Taiwan’s Lai visits Eswatini as China keeps tariff exclusion
Lai Ching-te landed in Eswatini after three countries pulled overflight permissions, exposing how China can squeeze Taiwan even in the air.

Taiwan’s President Lai Ching-te arrived in Eswatini on Saturday after a planned April 22 to 26 visit was delayed when Seychelles, Mauritius and Madagascar revoked overflight permits for his aircraft. Taiwanese officials said the clearances were withdrawn under “strong pressure from the Chinese authorities,” including economic coercion, turning a diplomatic trip into a display of how Beijing can shape Taiwan’s movement far beyond its own territory.
The visit carried outsized weight for Taipei. Eswatini is Taiwan’s only diplomatic ally in Africa and one of just 12 countries worldwide that still maintain formal ties with the island. Taiwan and Eswatini established relations in 1968, and Lai timed the trip to coincide with King Mswati III’s 40th anniversary on the throne and his 58th birthday, underscoring the symbolic value Taiwan places on preserving one of its last formal partnerships.

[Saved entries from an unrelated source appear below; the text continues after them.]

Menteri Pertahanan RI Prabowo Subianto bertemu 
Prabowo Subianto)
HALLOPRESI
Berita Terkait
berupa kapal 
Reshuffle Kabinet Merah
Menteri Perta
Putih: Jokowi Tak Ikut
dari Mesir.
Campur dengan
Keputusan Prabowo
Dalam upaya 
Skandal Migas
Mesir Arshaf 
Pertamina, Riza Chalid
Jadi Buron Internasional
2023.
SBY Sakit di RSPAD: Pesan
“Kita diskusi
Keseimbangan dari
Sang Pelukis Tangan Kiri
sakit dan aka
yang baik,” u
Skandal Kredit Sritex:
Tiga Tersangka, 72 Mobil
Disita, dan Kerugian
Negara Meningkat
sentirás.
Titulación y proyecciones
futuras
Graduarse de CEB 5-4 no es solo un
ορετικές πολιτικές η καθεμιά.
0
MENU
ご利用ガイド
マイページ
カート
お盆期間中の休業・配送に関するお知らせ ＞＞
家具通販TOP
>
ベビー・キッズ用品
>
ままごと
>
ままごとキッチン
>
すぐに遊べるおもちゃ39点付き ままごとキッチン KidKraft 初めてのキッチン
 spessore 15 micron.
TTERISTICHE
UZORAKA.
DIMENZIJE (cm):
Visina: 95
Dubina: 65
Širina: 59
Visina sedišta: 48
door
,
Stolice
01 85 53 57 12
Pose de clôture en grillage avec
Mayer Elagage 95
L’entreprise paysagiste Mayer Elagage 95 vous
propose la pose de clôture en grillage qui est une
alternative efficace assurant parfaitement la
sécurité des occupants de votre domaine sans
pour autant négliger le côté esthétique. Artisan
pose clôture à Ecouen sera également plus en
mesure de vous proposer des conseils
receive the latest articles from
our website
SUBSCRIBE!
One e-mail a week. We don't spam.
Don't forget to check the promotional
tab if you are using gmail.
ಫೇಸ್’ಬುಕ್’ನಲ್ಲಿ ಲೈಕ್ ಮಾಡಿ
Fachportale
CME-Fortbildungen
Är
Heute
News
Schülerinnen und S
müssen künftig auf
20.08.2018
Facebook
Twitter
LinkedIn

Lai said the journey was made possible after careful arrangements by his diplomatic and national security teams. He said Taiwan would “never be deterred by external pressures” and pledged to deepen ties with Eswatini through closer economic, agricultural, cultural and educational cooperation. The message was aimed as much at Beijing as at Mbabane: Taiwan has spent years defending a shrinking circle of official allies, while China continues to use its larger diplomatic and commercial reach to isolate Taipei.
The pressure on Eswatini comes as China widened its economic embrace of the continent. On May 1, Beijing extended zero-tariff access to imports from 53 of Africa’s 54 countries, leaving out only Eswatini because it recognizes Taiwan. That exclusion makes the kingdom an exception inside a broader Chinese trade strategy that now covers nearly the entire continent and leaves Taiwan’s last African partner outside the fold.

Eswatini, a landlocked kingdom between Mozambique and South Africa, has a population of about 1.3 million and has been ruled by King Mswati III since 1986. Beijing called Lai’s visit a political stunt. For Taipei, the trip was more than a ceremony: it was a reminder that diplomatic recognition, airline access and trade policy are increasingly intertwined in Africa, where China’s leverage can reach even the flight path of Taiwan’s president.